» **Task set**:
A - In the passage about Ionescu's decision between a senior season at Oregon and the WNBA draft, how long did she say she had to decide?
B - Pick up the passage about Ionescu's decision to stay at Oregon after its final sentence.

Ionescu, a self-described procrastinator, was cutting it close in terms of making her big decision – would she return to Oregon for her senior season or enter the WNBA draft. She had already written out her pro-con list, talked and texted with the family and friends who wanted to give her their opinions. She felt calm to start. And then less calm.

“I had like 30 minutes to decide,” Ionescu said. “We were walking and talking and I just knew there was no way I was going to call (coach Kelly Graves) or my teammates and tell them, I was leaving. It just didn’t feel right…I made the best decision.”

Ionescu called Graves, who promptly put her on speaker phone with his entire family in Eugene. That conversation ended with deafening cheers from the Graves clan.

“It was a sigh of relief after that. And then it was time to get back to work,” Ionescu said.

“I told her I would love her and support her, no matter what she decided to do,” said Graves. “She is always family to us.”

And now that family is going to try to win a title together.

» **Extracted records**:
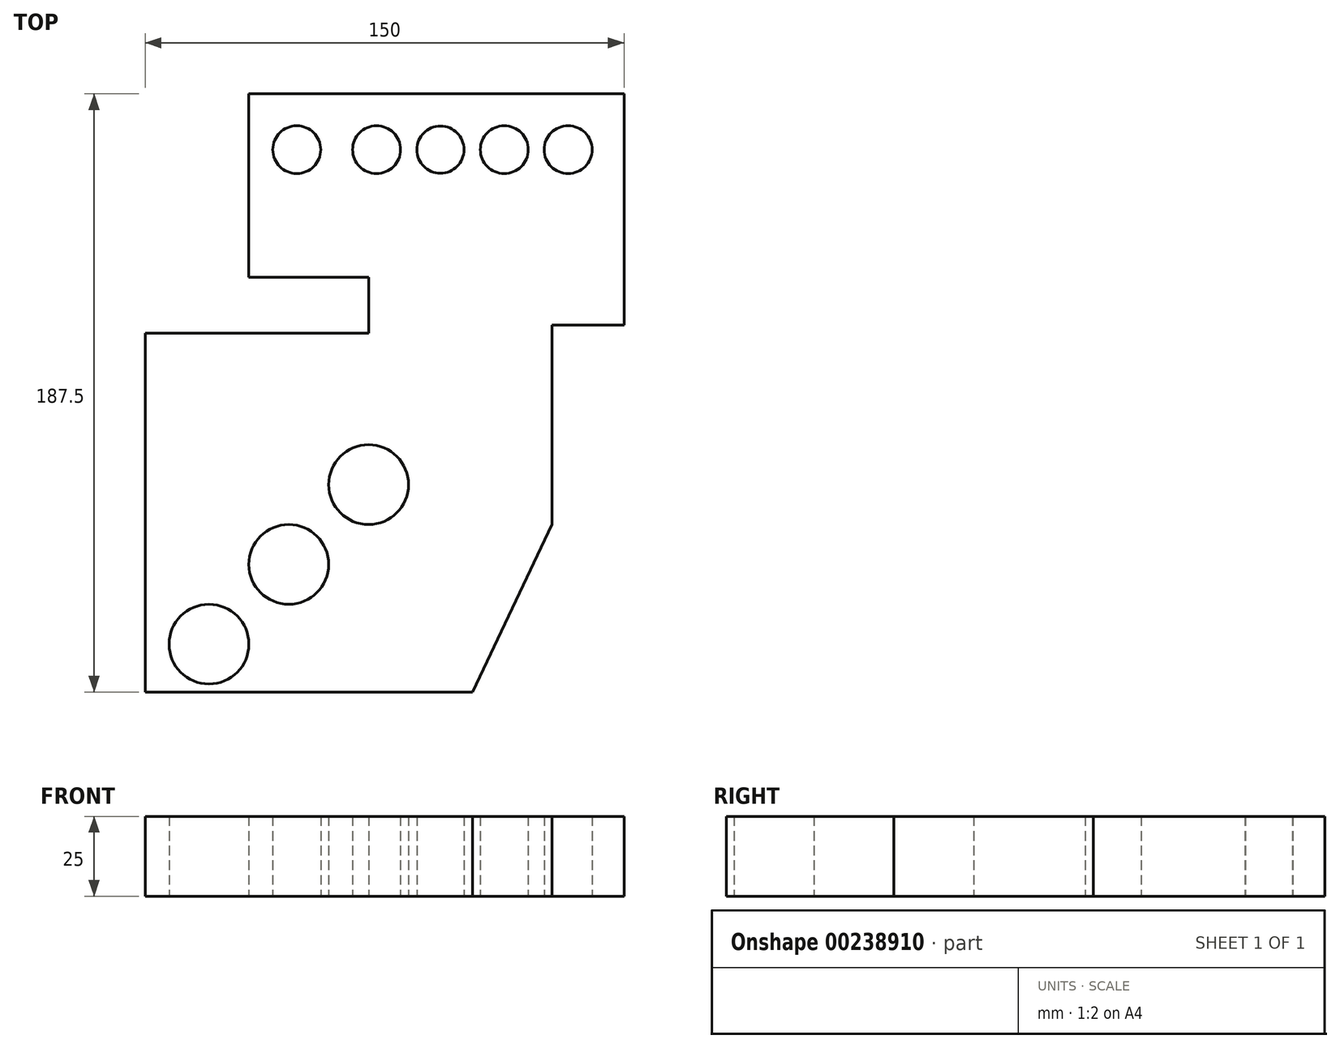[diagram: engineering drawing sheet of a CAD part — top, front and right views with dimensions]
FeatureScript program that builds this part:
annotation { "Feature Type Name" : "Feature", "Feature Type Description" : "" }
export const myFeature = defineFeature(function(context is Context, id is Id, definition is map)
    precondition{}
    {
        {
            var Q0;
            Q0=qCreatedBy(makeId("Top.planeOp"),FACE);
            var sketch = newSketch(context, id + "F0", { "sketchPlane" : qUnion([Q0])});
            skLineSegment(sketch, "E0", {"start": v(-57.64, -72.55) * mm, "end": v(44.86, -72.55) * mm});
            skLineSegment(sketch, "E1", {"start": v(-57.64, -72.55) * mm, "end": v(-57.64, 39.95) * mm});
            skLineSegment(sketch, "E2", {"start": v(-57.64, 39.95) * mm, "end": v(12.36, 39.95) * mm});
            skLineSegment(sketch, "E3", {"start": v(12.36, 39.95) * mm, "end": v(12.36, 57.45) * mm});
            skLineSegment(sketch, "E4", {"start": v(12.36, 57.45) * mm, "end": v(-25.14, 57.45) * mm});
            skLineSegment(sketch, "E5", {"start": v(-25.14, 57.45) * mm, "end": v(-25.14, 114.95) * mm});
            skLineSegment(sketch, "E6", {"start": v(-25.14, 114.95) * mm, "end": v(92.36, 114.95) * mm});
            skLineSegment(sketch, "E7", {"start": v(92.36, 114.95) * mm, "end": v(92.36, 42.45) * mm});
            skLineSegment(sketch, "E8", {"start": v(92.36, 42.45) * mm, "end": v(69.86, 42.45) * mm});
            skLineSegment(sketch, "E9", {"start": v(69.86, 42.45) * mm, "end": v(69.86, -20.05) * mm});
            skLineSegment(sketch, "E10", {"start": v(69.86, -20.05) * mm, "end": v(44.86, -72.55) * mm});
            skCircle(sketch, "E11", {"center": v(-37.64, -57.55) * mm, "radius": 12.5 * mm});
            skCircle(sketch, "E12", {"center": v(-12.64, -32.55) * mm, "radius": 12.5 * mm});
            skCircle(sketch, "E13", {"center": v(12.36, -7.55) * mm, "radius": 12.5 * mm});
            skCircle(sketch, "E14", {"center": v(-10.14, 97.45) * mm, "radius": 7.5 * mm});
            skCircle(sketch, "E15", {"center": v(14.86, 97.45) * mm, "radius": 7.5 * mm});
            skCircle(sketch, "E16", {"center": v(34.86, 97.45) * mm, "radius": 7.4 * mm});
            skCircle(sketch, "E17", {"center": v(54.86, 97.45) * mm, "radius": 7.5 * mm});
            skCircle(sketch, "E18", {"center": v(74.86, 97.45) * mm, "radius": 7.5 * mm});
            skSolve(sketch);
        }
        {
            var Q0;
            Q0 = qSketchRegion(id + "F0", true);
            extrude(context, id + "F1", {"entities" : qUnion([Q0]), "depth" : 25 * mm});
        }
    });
* * *
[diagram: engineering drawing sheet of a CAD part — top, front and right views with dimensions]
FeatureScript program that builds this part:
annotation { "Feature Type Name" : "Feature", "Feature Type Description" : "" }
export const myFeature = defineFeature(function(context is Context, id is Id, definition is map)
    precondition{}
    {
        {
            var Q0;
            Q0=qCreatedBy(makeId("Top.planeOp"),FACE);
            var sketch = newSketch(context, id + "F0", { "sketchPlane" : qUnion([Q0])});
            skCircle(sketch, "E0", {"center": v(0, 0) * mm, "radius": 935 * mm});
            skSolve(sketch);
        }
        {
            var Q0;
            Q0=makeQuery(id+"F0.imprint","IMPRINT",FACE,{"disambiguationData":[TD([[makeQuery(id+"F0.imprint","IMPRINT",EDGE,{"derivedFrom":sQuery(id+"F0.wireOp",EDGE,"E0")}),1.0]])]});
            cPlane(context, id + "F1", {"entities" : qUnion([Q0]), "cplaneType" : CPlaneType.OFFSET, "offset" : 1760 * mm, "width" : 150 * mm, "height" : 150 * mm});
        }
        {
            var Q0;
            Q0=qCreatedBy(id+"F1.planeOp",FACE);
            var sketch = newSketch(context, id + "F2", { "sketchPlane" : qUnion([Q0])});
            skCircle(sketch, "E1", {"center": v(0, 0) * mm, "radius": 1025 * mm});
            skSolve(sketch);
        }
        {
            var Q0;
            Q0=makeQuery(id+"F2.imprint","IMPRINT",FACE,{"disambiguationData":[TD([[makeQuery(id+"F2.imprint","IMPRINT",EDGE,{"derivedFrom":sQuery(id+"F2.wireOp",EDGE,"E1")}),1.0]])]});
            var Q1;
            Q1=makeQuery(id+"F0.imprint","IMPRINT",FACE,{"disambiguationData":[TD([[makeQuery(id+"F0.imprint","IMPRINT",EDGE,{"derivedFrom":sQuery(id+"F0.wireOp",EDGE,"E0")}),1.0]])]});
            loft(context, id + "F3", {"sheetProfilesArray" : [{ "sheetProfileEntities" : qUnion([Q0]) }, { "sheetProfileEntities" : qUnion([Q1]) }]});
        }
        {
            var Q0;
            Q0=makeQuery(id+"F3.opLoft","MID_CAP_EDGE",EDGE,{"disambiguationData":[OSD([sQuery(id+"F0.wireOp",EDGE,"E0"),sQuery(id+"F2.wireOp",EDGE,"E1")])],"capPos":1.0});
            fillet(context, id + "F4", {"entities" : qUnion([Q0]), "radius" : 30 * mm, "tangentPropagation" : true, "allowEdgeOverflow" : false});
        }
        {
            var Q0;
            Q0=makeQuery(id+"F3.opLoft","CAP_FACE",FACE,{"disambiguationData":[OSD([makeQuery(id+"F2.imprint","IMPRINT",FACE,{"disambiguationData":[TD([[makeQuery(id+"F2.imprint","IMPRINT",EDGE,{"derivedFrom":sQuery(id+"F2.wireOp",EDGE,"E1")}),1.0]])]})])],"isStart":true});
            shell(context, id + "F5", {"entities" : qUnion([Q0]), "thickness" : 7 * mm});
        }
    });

» **Task-by-task outputs**:
A - About 30 minutes.

B -
The Ducks open the season as one of the favorites to win an NCAA title. They are experienced with Ionescu, center Ruthy Hebard, forward Satou Sabally and the addition of USC graduate transfer guard Minyon Moore.

“We are just trying to stay ahead of everybody else,” Graves said.

That chance to play for a title is “ultimately why I came back,” Ionescu said.

“This team has given so much to me and that’s ultimately why I came back for my senior year is because of the people that are around me and that sacrificed so much for me,” Ionescu said. “I’m just super excited to get back with the team and continue to be the best role model, the best basketball player and the best person that I can is what ultimately drives me.”

The expectations of a championship are a concern.

“For me personally, it doesn't change anything at all,” Ionescu said. “Every day that I step foot on the practice court, in the gym, I try and be the best basketball player that I can, regardless of if we're a 10 seed, if we're a 1 seed, whatever seed we are. Obviously outside expectations are different on us this year. Seeding is different. All that stuff, all that outside noise is different. But for us internally and for our program, I think we all view each other the same, and our goal is the same.”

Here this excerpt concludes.